X_train, X_test, y_train, y_test = train_test_split(X, y, test_size=0.2, stratify=y, random_state=42)

# Balance data using SMOTE
sm = SMOTE(random_state=42)
X_train_s, y_train_s = sm.fit_resample(X_train, y_train)
print("After SMOTE:", X_train_s.shape, y_train_s.value_counts())


In [None]:

# Step 5: Model Training and Evaluation

# Logistic Regression
lr = LogisticRegression(max_iter=500)
lr.fit(X_train_s, y_train_s)
y_pred_lr = lr.predict(X_test)
print("\n--- Logistic Regression ---")
print(classification_report(y_test, y_pred_lr))
print("ROC-AUC:", roc_auc_score(y_test, y_pred_lr))

# Random Forest
rf = RandomForestClassifier(n_estimators=100, random_state=42)
rf.fit(X_train_s, y_train_s)
y_pred_rf = rf.predict(X_test)
print("\n--- Random Forest ---")
print(classification_report(y_test, y_pred_rf))
print("ROC-AUC:", roc_auc_score(y_test, y_pred_rf))

# XGBoost
xgb = XGBClassifier(use_label_encoder=False, eval_metric='logloss')
xgb.fit(X_train_s, y_train_s)
y_pred_xgb = xgb.predict(X_test)
y_prob_xgb = xgb.predict_proba(X_test)[:,1]

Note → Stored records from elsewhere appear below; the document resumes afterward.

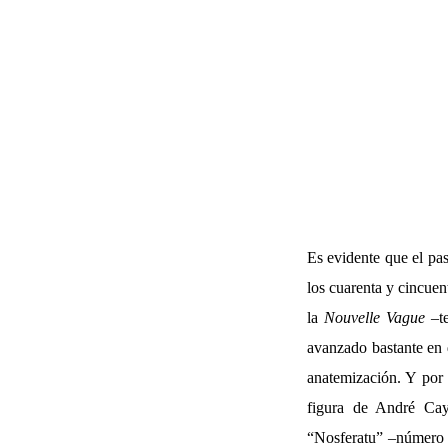
Es evidente que el pas
los cuarenta y cincuen
la
Nouvelle Vague
–te
avanzado bastante en 
anatemización. Y por 
figura de André Cay
“Nosferatu” –número d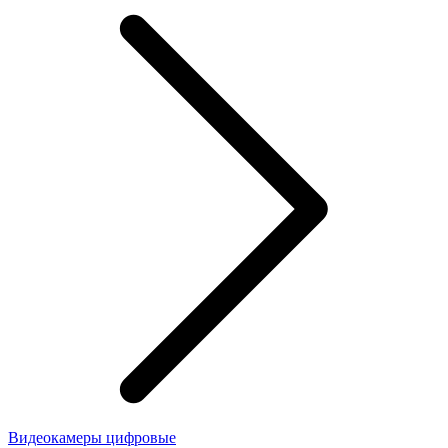
Видеокамеры цифровые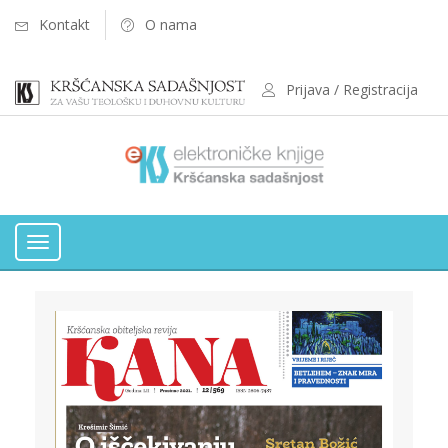
Kontakt
O nama
Prijava / Registracija
Toggle
navigation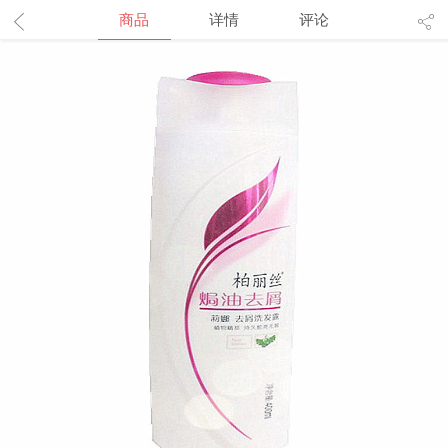
商品
详情
评论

print("\n--- XGBoost ---")
print(classification_report(y_test, y_pred_xgb))
print("ROC-AUC:", roc_auc_score(y_test, y_pred_xgb))


In [None]:

# Step 6: Risk Scoring
risk_scores = (y_prob_xgb * 100).round(2)
results = pd.DataFrame({'Risk_Score': risk_scores, 'Actual': y_test.values})
print(results.head())


In [None]:

# Step 7: Visualization and ROC Curve
def plot_conf_matrix(y_true, y_pred, title):
    cm = confusion_matrix(y_true, y_pred)
    sns.heatmap(cm, annot=True, fmt='d', cmap='Blues')
    plt.title(title)
    plt.xlabel('Predicted')
    plt.ylabel('Actual')
    plt.show()

plot_conf_matrix(y_test, y_pred_xgb, "XGBoost Confusion Matrix")

fpr, tpr, _ = roc_curve(y_test, y_prob_xgb)
plt.plot(fpr, tpr, label='XGBoost (AUC = {:.2f})'.format(roc_auc_score(y_test, y_pred_xgb)))
plt.plot([0,1],[0,1],'k--')
plt.legend()
plt.title('ROC Curve')
plt.xlabel('False Positive Rate')
plt.ylabel('True Positive Rate')
plt.show()



### ✅ Conclusion
The XGBoost model provides the best balance between recall and precision for fraud detection. 
This notebook demonstrates a complete predictive ML framework with SMOTE balancing, risk scoring, and visualization suitable for real-world use.